The R-Design cars will take an estimated 42 per cent of sales and start at £22,345 for a T2 petrol engine (1969cc and 120bhp) although the most popular power unit across the entire V40 range is going to be the D2 diesel, that appeals in spades to company car uses (thank its ultra low 89g/km emissions for that).

Second biggest seller will be entry-level Momentum cars, starting at £20,255 with the T2 petrol engine on board, but at a predicted 16 per cent of sales, they will be a long way behind their dearer R-Design siblings.

Volvo and safety go together like egg and chips and for years the V40 was the safest car ever rated by the European crash test group.

Volvo gives a little smile when it says it now ranks only second – to another Volvo (the newer and much bigger XC90).

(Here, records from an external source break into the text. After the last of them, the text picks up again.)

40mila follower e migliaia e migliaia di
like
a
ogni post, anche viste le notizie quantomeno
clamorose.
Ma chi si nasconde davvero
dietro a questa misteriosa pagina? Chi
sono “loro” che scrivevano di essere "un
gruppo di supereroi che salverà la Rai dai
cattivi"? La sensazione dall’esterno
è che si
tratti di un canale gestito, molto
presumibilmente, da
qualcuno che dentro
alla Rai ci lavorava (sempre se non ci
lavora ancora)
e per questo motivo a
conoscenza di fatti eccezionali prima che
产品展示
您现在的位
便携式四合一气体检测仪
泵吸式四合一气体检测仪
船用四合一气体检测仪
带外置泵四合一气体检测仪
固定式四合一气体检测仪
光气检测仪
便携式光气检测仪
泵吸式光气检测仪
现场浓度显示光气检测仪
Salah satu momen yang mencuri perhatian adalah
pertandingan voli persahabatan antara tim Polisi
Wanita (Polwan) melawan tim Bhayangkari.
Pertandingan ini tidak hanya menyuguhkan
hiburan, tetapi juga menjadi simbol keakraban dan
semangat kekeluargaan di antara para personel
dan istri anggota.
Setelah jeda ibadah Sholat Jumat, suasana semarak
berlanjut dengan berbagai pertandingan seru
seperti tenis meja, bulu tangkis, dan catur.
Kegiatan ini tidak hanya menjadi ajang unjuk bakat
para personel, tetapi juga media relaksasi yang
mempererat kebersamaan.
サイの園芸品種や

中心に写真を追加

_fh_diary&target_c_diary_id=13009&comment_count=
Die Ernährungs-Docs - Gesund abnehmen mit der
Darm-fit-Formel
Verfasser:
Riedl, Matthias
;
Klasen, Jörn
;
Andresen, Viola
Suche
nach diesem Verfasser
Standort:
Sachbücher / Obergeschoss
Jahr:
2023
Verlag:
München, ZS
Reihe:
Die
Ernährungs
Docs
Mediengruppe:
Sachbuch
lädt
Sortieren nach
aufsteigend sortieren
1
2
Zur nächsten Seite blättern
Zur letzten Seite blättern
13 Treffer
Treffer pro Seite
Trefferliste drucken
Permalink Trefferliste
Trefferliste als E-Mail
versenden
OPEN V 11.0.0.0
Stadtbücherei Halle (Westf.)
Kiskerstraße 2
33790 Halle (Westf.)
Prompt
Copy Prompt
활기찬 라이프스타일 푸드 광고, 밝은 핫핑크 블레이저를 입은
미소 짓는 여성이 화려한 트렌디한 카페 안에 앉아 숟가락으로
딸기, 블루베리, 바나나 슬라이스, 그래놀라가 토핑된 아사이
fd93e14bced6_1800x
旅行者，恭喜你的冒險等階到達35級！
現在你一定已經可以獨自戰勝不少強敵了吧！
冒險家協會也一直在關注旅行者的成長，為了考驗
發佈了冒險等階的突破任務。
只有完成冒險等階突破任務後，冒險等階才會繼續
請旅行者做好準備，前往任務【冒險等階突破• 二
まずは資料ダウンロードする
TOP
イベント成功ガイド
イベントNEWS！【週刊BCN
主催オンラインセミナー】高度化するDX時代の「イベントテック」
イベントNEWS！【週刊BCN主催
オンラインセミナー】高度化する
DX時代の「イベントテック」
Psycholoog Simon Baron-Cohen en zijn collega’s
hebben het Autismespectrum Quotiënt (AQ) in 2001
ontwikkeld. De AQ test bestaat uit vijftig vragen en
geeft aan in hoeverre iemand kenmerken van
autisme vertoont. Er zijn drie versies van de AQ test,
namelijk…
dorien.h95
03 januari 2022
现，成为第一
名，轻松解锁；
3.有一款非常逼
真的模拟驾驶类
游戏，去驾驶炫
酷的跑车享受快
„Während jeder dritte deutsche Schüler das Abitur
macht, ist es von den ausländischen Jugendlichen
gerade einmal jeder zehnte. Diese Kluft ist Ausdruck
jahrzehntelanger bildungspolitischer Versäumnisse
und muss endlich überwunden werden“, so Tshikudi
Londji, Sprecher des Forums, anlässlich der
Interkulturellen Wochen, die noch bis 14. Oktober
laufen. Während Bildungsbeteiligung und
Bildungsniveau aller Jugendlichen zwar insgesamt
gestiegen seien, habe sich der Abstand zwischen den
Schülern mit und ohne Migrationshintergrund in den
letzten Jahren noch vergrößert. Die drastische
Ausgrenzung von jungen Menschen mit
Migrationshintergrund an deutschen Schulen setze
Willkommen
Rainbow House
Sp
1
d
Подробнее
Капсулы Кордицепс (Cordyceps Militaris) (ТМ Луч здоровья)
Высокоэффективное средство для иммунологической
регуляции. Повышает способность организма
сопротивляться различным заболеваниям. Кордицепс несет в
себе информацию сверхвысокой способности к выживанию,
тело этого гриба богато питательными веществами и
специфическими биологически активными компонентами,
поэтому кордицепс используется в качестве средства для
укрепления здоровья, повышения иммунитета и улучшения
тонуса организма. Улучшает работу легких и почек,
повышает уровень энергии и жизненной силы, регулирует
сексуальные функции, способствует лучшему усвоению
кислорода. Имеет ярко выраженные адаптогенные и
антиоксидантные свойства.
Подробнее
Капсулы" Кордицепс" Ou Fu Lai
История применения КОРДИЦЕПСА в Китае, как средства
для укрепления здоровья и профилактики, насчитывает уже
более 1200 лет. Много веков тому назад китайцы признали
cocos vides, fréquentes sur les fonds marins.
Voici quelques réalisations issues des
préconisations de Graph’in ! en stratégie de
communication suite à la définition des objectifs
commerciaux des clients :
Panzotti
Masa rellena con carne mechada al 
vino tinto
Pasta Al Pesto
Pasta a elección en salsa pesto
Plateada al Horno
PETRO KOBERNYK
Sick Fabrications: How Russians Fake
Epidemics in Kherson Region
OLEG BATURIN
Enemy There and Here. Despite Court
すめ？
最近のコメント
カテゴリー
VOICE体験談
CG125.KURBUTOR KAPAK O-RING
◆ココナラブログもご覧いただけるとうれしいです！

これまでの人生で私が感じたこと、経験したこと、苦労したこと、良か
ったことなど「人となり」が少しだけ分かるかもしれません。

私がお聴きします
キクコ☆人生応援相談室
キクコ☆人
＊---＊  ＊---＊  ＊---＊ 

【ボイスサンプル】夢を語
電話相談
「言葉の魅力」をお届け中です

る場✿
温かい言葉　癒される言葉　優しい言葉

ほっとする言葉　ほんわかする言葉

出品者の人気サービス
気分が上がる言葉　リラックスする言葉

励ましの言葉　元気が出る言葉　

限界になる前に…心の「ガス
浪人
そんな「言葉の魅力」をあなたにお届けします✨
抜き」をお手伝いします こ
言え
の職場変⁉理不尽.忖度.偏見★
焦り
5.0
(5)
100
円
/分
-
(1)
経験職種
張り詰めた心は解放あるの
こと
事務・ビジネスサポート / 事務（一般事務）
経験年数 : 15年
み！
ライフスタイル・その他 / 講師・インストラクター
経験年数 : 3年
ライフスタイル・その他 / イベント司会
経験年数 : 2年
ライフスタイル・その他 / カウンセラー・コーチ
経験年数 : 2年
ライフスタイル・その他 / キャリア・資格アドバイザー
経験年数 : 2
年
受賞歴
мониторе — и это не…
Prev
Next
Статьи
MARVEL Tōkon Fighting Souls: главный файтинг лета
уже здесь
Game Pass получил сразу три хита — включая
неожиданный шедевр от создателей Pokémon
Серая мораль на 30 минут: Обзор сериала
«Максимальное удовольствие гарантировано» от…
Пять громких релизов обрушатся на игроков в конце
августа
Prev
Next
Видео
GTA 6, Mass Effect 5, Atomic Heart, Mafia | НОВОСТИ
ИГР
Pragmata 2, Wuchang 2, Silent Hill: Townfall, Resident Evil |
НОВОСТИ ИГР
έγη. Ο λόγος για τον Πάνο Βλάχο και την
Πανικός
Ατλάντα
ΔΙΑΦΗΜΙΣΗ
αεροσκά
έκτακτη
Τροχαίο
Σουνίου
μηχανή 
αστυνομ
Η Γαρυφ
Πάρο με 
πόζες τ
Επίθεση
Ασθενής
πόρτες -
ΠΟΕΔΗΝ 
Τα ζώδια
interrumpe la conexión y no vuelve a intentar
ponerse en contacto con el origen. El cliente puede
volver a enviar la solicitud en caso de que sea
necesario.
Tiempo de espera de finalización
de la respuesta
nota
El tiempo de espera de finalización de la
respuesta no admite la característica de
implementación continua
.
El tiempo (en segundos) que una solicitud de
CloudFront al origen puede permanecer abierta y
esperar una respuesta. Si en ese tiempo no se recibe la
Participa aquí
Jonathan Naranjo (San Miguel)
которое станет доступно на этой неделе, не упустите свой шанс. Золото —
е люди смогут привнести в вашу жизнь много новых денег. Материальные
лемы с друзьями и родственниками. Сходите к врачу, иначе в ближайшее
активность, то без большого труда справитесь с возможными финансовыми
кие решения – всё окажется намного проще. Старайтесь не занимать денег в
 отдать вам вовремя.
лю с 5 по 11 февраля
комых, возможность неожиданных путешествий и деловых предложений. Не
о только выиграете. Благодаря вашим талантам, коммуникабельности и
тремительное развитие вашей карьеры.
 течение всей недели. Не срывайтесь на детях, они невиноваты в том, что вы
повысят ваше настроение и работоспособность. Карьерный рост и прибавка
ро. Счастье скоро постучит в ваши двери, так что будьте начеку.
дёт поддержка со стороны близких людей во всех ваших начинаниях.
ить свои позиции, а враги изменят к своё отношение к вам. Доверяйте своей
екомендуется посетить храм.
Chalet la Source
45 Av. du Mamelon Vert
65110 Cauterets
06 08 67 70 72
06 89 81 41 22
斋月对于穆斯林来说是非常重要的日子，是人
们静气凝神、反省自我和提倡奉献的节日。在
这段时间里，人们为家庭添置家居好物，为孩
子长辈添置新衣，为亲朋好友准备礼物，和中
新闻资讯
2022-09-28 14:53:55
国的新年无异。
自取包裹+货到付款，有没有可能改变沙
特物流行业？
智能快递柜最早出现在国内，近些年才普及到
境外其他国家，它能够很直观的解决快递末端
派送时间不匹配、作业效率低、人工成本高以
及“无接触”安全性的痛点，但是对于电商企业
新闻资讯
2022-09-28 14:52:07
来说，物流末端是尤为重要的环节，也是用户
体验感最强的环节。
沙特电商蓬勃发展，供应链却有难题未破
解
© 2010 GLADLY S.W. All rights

So this latest V40 continues to come as standard with brakes that put themselves on up to 31mph if the driver ignores a potential crash ahead and the world's first pedestrian airbag, that explodes from the rear of the bonnet to cushion the blow in an accident.

The latest V40 has updates to its Volvo On Call system that makes it compatible with Windows 10 and lets smartphone users remotely lock and unlock the doors, find the car on a map (or supermarket car park) and flash the lights and sound the horn – yes, that's my car over there.

Out in a new Momentum grade V40 with the D2 diesel engine, just dropping into the car back instantly the feel of a modern Volvo; from firm and shapely contours of the seats to no-nonsense graphics on the instrument panel and a solidly sensible approach to the business of getting about in comfort and safety.

The on-paper performance of this D2 1969cc 118bhp diesel (118mph and 0- 62mph in 10.5 seconds) looks modest but the car pulls cleanly and quietly from almost any speed and would gobble up motorway miles.

As ever, the official fuel consumption figure is highly optimistic (better than 84mpg) but the 52.9mpg recorded on the test drive was probably a bit on the pessimistic side.

Not bad anyway and combined with that low, low emissions count promising a wallet friendly time for its probable business user driver.